**PASSAGE FOR REVIEW**.

We learned some inside baseball by asking around about it
and inspecting the facility. But, many of the VA officials we spoke with were
generally unaware of what VA Central Office was rolling out.

Our local Release of Information booth at Minneapolis VA did not have any of the forms available for veterans seeking to opt-out or revoke their previous consent. The attendant seemed to think her boss might bring some forms up sometime Friday or Monday since a few veterans were asking about it.

Fantastic.

Btw, you may have noticed my reference to “booth” about our ROI. In order to speak with someone at ROI, Minneapolis VA leadership decided to move the ROI intake to the open lobby area where anyone and everyone can hear about what you are asking about regarding your private health information.

So much for privacy when trying to get your private health
records.

For newbies reading this, Brian and I are veterans rights attorneys in the Minneapolis Metro who are well-known, but not well-loved, by VA officials locally and nationally.

I will explain the forms in a bit.

Back In The Day When Consent Was In Writing… And It Mattered

For years, VA was required secure informed consent from veterans prior to the sharing of health information. Whether you were a veteran trying to get care in the community or allow your attorney access to a claims file, you were required to provide VA with a release of information granting consent to share the date.

If you wanted to give VA your genomic information so they
could share it with private researching organizations for God knows whatever
reason, specifically the Million Veteran Program, you had to sign a form
granting permission.

If you wanted to opt in to allow your community care provider to use the health exchange to access your electronic health records, you need to sign the VA Form 10-0485. If you wanted to revoke that access, you needed to sign and submit the VA Form 10-0484.

**GIVEN ENTRIES**.
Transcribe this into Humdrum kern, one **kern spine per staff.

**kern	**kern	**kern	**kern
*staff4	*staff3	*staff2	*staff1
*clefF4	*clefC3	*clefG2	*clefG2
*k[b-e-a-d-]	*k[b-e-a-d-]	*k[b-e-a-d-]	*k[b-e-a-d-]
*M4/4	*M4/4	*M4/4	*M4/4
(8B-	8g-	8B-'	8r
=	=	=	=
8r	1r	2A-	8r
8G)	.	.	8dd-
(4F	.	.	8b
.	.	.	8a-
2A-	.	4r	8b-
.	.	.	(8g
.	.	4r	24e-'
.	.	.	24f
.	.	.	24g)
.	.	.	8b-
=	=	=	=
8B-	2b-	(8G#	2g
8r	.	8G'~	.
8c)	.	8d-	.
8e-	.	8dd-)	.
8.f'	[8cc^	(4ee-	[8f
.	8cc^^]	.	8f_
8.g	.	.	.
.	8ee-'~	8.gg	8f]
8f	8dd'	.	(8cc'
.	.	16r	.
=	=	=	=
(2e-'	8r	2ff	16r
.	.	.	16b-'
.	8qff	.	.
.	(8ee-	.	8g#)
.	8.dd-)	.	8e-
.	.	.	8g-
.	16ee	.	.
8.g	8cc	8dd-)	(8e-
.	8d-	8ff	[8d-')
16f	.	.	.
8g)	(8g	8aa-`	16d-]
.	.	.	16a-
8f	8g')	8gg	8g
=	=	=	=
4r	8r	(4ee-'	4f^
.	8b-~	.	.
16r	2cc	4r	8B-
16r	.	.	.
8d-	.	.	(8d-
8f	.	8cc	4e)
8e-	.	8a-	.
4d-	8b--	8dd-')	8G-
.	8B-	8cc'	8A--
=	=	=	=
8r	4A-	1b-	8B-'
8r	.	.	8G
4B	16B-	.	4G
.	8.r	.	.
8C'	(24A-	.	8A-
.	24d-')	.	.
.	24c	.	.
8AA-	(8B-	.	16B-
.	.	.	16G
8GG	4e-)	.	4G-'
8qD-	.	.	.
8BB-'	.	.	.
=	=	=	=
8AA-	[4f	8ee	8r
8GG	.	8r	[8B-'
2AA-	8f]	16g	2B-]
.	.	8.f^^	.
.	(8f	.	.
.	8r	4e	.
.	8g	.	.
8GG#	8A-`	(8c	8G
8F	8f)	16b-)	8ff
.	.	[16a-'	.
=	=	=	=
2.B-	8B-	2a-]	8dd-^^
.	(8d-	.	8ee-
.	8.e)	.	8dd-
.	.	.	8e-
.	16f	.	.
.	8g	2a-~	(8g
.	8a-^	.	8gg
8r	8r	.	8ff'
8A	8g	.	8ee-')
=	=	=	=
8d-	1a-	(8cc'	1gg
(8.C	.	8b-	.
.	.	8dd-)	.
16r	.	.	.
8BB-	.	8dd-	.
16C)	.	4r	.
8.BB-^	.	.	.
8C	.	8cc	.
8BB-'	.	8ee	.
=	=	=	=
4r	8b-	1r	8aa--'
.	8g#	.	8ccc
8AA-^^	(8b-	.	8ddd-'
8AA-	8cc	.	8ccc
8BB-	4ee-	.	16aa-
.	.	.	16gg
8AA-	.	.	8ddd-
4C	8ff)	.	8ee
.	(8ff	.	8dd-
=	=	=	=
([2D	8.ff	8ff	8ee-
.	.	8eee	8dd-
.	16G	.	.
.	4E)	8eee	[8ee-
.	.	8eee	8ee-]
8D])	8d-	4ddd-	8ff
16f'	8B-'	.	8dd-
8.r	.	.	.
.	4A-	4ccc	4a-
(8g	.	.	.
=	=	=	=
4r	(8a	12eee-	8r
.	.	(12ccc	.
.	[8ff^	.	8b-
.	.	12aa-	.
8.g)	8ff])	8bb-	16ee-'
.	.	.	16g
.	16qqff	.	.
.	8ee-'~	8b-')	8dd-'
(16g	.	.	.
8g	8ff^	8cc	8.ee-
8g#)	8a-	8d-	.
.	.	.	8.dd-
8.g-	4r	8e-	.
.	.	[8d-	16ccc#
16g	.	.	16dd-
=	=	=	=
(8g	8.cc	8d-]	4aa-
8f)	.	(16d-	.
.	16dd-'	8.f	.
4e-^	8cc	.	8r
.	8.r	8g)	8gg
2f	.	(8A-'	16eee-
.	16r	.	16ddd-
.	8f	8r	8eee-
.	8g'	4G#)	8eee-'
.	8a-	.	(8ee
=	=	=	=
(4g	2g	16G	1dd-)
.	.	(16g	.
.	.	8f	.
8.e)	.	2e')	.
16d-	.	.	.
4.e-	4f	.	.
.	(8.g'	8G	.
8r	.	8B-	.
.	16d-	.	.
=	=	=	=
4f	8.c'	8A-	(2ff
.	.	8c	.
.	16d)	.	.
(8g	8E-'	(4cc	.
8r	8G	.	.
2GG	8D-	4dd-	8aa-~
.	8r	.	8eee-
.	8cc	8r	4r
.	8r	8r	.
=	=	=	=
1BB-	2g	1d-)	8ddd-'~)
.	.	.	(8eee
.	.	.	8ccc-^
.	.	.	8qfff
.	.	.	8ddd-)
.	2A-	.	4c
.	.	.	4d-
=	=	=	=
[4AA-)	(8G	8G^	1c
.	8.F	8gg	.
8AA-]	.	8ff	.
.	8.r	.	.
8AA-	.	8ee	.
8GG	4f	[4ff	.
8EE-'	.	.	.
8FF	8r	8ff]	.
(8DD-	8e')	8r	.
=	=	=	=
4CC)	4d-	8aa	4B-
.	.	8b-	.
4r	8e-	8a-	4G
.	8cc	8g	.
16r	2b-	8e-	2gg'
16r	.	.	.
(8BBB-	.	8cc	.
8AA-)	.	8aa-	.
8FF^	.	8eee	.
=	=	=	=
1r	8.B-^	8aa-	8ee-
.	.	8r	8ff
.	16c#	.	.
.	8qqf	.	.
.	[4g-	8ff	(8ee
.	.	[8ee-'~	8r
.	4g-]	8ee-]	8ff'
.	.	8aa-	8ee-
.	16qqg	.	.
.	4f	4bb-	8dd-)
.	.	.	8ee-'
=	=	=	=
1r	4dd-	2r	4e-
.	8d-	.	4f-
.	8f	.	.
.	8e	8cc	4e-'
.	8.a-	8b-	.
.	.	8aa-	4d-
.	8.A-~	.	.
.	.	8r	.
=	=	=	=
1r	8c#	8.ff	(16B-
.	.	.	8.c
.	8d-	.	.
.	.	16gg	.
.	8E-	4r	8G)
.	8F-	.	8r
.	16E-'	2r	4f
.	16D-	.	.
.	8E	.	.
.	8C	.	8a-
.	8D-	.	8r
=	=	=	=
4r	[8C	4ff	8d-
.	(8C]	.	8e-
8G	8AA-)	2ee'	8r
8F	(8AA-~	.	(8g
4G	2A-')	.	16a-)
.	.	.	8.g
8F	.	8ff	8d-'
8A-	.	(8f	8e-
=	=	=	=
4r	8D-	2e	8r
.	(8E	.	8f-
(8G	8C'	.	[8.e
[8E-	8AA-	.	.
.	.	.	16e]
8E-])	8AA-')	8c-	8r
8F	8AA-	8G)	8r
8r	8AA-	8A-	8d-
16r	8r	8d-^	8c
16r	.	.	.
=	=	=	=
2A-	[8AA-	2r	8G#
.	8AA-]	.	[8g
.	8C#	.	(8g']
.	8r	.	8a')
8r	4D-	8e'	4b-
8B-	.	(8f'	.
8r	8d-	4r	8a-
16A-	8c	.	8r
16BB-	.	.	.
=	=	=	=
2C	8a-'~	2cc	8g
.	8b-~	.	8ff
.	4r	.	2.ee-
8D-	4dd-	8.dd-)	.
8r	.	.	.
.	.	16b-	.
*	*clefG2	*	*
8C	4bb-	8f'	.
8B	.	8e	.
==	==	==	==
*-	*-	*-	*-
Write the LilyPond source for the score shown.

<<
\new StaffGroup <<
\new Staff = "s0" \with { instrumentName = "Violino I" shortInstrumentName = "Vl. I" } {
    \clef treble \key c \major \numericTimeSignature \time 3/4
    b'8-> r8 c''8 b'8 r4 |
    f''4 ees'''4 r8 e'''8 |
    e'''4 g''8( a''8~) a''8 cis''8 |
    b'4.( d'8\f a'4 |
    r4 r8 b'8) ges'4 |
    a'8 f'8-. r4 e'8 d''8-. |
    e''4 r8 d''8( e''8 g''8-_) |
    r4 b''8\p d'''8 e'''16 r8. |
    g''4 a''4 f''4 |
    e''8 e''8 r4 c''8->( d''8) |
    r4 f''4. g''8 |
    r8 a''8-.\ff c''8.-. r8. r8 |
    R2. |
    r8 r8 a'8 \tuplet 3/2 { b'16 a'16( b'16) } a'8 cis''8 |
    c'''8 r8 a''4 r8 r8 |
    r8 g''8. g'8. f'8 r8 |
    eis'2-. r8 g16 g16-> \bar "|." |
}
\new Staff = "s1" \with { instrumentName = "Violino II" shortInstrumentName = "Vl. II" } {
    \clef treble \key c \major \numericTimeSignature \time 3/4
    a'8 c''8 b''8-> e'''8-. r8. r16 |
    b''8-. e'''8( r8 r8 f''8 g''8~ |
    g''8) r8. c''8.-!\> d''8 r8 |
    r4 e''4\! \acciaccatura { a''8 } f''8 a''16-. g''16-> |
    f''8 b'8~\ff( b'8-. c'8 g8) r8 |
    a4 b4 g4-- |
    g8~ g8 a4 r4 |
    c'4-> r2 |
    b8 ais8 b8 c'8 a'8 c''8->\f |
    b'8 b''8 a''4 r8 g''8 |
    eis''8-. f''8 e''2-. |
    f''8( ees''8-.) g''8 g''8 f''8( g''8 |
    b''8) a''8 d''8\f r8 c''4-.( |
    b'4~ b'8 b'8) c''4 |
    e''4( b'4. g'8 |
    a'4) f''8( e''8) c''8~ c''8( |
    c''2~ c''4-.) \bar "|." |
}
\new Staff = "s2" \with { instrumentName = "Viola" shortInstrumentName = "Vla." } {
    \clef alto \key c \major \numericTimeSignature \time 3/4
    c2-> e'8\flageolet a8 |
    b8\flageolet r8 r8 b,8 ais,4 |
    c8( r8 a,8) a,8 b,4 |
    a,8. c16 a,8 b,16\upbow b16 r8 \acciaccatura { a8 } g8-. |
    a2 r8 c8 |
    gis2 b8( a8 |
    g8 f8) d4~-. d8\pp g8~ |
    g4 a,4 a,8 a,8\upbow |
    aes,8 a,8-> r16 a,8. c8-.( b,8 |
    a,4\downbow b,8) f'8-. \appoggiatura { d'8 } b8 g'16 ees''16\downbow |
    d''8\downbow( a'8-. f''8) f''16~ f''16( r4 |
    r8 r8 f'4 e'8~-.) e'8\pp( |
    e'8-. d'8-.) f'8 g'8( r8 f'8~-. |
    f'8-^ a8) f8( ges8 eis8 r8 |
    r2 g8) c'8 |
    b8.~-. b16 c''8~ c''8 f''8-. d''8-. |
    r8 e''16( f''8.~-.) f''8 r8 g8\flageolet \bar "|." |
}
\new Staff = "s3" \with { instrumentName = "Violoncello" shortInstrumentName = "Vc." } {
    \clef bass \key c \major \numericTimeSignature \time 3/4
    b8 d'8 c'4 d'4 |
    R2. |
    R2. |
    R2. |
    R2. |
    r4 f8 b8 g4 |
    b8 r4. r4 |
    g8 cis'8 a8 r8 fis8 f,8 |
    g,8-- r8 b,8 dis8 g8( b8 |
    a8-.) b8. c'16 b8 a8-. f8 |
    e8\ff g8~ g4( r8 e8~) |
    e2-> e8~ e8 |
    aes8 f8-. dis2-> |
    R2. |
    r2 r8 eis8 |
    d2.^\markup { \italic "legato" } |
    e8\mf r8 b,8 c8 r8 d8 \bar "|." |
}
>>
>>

**WHAT YOU NEED TO DO**.
1. Using the passage on VA consent forms, say whether each statement agrees with it, answering yes or no and quoting the deciding words: (a) The Release of Information booth at Minneapolis VA had the opt-out forms available. (b) Revoking a community care provider's access required VA Form 10-0484. (c) Minneapolis VA leadership moved the ROI intake to the open lobby area.
2. Extend the passage on VA consent forms, beginning after its final sentence.
The listing comes from a separate source.

**EXPECTED OUTPUTS**.
1.
(a) No: "did not have any of the forms available for veterans seeking to opt-out or revoke their previous consent."
(b) Yes: "If you wanted to revoke that access, you needed to sign and submit the VA Form 10-0484."
(c) Yes: "Minneapolis VA leadership decided to move the ROI intake to the open lobby area"

2.
There’s Gold In Those Records, Boys And Girls

To me, and millions of other veterans, this process seems
straightforward, but VA officials, university researchers, and private industry
really wanted more access to more veteran data since our electronic health records
comprise one of the most valuable datasets in the history of the world to date.

Yes, there is an incredible monetary value within the database containing all of our electronic health information, and private industry would profit handsomely from various marketing, advertising, and health solutions that could be developed by simply accessing our records.

Now, that access to our records comes at a cost. For at
least the past eight years, standard HIPAA requirements to de-identify records
no longer provide the security previously believed. Companies like Facebook
readily work to hack HIPAA protections using algorithms to connect HIPAA de-identified
data with a person’s Facebook profile using various markers including data like
that given by veterans to the Million Veteran Program, for example.

That data can then provide the backbone of entirely new research and advertising arm of companies like Facebook and Google to connect pharmaceutical ads with individuals who may be interested in the newest and greatest pill for anxiety or erectile dysfunction.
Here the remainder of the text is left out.